### Directions for this task
Provide the count of lines below that include the word "patate", without any accompanying remarks.

※

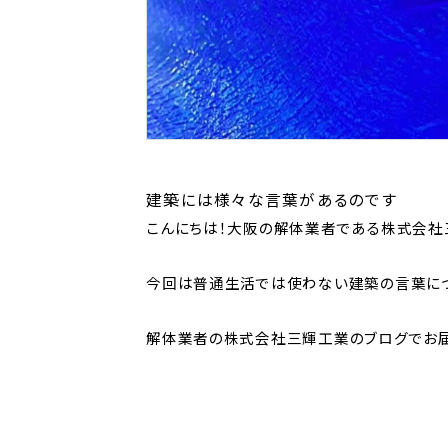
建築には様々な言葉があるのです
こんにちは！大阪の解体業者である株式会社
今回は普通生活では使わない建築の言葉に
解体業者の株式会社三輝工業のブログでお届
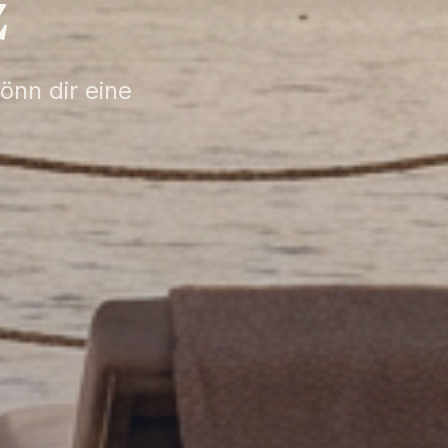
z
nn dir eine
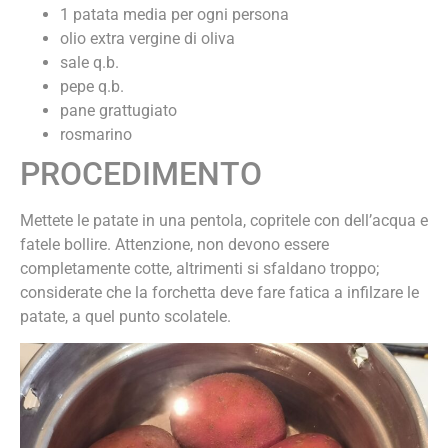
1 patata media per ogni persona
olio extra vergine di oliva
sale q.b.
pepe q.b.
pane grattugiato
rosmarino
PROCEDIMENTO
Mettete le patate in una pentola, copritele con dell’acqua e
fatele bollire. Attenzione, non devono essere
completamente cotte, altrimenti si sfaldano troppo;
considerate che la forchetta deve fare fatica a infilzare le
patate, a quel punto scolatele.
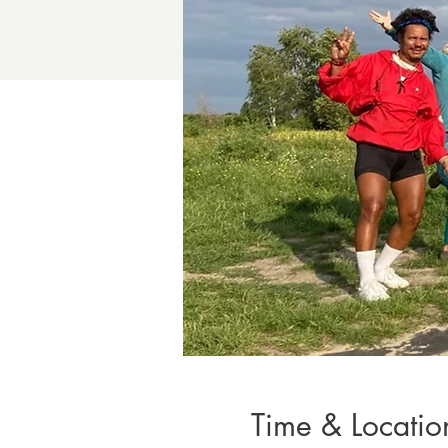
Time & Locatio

※

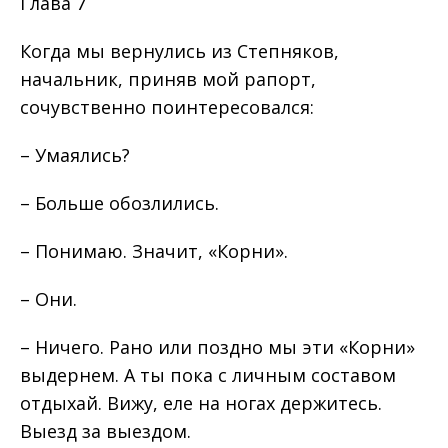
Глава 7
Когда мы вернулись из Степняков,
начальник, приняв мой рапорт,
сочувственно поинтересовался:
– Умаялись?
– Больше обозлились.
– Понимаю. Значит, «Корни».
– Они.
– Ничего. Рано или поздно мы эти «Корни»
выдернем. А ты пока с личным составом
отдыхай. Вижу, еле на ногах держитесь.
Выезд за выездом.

※

### Solution for this problem
2